Payment rates will eventually rise to meet costs, but that process will be slow and uneven across systems. Annually adjusted Medicare rates will continue to undercut hospital costs, and the gap between costs and payments will therefore worsen — leaving commercial payers to make up the difference.
In the meantime, the negotiations to make up those differences aren't going well. An AHA survey published Nov. 2 found that among 772 hospitals, over 75 percent are seeing their relationships with payers get worse. In addition, 84 percent are spending more to comply with new insurance policies and 95 percent are dedicating more staff resources to prior authorization requests.
On the ground, the deteriorating relationships couldn't be more clear. For most of 2022, the largest payer and the largest hospital in Mississippi, BCBS and University of Mississippi Medical Center, were out of network because of a disagreement over reimbursement rates. Jackson-based UMMC is the state's only children's hospital, organ transplant center and singular provider of many other services.

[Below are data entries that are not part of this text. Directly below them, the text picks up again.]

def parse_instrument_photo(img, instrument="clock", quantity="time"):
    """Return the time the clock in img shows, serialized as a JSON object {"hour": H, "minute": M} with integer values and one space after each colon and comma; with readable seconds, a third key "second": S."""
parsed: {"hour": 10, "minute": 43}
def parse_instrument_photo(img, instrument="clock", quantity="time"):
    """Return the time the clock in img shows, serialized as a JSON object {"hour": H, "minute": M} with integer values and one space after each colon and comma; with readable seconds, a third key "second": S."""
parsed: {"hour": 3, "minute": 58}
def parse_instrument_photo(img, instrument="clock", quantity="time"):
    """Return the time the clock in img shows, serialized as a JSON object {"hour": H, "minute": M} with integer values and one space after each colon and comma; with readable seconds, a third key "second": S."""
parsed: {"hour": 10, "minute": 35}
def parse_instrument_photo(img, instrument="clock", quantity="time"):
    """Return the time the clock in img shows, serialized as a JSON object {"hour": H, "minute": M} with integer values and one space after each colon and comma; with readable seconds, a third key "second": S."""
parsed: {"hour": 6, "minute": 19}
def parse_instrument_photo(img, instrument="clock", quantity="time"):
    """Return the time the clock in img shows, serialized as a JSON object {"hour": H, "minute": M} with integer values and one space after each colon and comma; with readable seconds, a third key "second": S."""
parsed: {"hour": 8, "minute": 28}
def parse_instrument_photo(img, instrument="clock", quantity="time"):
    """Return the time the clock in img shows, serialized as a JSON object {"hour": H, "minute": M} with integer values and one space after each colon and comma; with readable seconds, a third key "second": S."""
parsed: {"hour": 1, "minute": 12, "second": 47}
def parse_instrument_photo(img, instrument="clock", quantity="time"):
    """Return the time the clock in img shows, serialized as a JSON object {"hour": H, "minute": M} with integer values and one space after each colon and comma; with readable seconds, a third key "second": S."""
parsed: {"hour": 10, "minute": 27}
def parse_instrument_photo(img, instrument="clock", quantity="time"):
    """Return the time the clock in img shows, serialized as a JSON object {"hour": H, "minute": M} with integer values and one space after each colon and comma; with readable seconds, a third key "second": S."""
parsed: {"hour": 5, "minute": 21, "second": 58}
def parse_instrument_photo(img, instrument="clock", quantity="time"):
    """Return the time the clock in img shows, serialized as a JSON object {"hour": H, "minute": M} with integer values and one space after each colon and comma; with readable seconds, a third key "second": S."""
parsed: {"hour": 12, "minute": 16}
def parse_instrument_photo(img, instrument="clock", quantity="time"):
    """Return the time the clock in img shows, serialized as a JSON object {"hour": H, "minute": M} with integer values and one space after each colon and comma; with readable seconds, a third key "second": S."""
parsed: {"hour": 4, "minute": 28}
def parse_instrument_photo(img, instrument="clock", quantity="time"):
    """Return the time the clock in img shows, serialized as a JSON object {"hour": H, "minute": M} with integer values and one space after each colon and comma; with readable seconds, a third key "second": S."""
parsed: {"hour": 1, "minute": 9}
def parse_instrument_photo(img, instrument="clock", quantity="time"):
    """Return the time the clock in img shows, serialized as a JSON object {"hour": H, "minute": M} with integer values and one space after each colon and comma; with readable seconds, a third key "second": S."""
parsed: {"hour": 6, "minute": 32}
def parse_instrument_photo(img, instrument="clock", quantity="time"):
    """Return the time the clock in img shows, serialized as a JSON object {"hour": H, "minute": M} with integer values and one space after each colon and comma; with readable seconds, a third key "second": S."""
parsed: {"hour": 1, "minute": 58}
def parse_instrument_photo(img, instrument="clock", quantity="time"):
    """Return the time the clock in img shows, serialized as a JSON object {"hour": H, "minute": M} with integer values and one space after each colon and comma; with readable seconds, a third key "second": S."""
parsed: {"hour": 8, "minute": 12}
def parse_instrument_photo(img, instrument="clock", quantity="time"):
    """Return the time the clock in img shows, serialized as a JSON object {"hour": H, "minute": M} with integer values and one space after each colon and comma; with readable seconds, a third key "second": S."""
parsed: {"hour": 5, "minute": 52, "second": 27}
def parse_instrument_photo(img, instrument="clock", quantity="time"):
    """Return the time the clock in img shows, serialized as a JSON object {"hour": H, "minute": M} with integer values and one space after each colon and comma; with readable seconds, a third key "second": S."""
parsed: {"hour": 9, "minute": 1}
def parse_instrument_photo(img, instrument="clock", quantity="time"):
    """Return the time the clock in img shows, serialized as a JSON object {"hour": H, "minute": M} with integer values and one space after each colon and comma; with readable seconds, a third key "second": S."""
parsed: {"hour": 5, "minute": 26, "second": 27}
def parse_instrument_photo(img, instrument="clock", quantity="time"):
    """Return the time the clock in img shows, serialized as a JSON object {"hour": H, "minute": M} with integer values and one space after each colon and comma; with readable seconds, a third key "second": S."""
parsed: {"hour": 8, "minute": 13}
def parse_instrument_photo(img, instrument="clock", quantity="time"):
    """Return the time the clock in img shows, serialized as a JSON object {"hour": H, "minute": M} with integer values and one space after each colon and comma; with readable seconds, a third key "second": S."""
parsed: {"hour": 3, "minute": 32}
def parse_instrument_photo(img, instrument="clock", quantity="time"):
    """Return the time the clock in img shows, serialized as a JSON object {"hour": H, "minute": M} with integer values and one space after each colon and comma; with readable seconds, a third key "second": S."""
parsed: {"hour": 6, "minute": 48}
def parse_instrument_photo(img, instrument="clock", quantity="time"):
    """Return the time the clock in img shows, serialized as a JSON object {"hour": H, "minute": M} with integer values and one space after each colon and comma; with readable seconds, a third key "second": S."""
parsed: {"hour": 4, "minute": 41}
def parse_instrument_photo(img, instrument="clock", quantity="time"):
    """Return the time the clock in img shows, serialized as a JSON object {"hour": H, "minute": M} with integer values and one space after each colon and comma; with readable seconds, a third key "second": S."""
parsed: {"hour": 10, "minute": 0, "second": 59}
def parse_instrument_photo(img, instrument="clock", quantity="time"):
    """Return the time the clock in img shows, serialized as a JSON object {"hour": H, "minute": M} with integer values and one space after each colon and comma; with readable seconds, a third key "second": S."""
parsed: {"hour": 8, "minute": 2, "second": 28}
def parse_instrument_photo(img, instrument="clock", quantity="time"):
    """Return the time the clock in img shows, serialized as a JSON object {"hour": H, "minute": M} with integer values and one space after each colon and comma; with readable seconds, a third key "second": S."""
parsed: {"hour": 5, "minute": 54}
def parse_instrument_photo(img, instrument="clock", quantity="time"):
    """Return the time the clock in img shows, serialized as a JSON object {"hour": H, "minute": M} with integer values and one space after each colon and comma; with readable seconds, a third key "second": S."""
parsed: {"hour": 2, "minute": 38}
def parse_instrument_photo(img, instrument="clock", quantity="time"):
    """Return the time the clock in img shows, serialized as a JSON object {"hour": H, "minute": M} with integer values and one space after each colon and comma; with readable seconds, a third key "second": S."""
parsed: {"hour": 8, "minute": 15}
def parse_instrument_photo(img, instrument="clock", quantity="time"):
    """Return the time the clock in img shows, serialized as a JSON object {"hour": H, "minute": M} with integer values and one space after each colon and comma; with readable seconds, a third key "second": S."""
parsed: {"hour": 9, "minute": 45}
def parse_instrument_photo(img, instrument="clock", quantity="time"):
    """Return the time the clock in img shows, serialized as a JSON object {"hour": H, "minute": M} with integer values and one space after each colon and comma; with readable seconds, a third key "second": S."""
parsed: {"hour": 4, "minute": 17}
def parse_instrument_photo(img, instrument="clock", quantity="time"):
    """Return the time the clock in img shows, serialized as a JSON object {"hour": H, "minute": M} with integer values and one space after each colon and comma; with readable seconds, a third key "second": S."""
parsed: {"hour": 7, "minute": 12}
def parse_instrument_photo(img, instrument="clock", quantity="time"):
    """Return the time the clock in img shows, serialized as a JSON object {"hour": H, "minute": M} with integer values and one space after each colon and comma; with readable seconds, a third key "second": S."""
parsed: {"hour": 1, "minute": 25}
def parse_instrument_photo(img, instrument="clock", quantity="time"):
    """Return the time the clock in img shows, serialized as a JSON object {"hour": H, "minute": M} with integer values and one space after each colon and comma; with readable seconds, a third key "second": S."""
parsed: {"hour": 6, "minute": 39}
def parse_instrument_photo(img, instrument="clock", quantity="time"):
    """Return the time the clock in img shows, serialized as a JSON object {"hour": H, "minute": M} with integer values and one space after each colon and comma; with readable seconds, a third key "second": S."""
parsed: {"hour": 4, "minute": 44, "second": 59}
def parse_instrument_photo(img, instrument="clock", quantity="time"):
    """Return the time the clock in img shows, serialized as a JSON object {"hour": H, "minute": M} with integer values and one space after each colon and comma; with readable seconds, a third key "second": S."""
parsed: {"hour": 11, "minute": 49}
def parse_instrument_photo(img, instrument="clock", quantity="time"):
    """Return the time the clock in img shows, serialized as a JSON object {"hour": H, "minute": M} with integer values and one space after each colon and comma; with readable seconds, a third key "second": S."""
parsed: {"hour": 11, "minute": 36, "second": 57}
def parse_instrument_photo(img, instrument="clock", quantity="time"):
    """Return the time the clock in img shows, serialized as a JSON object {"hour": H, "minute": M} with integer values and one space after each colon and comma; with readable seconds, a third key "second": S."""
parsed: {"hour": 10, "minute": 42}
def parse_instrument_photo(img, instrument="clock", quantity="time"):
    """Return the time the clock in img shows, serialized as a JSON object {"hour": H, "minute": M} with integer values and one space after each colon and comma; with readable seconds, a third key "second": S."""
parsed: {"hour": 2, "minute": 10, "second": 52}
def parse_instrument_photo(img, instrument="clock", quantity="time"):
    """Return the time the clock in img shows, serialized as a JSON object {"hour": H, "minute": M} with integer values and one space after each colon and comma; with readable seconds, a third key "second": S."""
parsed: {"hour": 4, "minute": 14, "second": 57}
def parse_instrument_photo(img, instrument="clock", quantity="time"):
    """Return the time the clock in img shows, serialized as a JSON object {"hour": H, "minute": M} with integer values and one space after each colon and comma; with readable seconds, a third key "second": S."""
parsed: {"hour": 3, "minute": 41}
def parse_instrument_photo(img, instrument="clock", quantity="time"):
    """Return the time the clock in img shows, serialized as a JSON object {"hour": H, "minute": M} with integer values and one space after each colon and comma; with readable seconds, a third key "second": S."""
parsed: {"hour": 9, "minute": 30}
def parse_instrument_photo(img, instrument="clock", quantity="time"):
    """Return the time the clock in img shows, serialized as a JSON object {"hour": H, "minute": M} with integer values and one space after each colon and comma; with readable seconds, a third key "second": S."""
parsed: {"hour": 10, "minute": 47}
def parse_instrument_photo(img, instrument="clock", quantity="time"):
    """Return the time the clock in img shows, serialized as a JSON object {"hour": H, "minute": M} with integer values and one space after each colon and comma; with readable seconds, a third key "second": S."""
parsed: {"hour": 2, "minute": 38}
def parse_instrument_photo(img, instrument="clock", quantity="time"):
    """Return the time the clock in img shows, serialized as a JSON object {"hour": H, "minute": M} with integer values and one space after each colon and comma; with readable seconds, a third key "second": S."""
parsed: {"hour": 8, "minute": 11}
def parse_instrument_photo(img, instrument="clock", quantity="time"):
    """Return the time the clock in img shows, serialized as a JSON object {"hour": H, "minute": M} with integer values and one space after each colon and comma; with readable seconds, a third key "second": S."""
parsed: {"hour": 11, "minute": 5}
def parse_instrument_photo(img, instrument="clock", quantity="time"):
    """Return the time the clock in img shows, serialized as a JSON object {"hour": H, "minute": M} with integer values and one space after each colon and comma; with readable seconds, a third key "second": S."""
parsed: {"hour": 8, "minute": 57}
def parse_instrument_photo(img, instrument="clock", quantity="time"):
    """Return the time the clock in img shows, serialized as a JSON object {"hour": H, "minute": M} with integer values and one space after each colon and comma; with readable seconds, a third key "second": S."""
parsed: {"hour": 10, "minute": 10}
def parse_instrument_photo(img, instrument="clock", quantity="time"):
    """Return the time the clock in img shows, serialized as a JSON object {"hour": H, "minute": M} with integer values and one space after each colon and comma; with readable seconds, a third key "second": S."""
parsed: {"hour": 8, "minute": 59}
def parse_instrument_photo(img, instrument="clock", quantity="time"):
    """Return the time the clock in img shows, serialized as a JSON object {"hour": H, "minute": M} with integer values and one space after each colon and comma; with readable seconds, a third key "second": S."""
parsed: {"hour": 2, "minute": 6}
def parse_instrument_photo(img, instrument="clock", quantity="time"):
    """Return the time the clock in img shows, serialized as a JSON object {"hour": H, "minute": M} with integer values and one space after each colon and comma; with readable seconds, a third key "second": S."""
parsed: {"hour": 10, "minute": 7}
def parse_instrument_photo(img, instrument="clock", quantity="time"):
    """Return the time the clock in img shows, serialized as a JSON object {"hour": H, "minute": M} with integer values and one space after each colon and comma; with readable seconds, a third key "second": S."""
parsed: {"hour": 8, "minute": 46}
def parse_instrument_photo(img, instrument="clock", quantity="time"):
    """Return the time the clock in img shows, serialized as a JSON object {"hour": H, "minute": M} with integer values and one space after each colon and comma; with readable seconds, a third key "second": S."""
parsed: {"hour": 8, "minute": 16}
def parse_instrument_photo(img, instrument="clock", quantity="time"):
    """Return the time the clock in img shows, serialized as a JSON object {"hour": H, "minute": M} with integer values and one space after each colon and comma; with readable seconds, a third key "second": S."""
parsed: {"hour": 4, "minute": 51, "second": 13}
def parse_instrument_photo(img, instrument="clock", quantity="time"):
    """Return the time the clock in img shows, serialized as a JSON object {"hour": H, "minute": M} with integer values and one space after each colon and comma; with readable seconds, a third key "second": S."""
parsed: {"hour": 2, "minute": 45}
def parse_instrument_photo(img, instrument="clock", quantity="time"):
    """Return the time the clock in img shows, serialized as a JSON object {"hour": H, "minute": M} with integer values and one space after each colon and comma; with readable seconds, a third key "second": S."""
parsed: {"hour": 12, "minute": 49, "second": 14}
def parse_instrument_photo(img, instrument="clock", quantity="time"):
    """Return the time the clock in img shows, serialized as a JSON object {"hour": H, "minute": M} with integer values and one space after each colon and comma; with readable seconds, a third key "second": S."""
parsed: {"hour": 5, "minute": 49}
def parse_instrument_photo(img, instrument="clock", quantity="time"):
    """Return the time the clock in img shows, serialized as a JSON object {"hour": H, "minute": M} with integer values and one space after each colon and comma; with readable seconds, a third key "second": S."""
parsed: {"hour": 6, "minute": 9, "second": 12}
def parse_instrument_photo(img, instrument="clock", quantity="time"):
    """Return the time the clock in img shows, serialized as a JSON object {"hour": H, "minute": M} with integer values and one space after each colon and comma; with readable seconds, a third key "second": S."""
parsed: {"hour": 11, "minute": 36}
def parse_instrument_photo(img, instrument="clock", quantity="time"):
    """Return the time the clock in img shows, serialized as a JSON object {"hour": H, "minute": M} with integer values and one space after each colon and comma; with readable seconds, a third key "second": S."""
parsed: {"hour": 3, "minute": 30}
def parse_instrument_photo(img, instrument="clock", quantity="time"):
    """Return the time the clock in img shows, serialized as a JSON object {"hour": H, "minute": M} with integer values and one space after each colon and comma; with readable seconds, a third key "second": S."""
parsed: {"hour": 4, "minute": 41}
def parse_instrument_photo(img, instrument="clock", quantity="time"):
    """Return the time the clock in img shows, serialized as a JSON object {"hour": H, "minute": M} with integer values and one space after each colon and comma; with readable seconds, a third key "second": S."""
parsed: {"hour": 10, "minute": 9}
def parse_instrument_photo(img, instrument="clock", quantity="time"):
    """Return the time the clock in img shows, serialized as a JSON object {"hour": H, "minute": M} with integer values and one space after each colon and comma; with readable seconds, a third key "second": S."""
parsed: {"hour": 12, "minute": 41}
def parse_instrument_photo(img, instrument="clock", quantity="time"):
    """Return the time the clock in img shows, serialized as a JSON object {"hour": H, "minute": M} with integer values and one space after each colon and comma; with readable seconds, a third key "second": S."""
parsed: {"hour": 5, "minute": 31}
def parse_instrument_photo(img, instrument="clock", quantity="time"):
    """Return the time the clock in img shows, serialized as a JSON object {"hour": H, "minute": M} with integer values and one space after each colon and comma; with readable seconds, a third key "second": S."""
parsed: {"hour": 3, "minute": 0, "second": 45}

Around the country, it's a similar story: In Illinois, Springfield Clinic and BCBS have had no contract since late 2021, leaving at least 55,000 patients out of network. Most recently, a standoff between CareFirst BCBS and Johns Hopkins Medicine in Baltimore was resolved after Gov. Larry Hogan and several state lawmakers became publicly outspoken about negotiations.
But a resolution is never guaranteed, and it's likely that only the largest systems with the biggest market share will see speedy and adequate negotiations with payers moving forward, leaving smaller hospitals at a disadvantage.
"It's good to be the house," Mr. Becker said.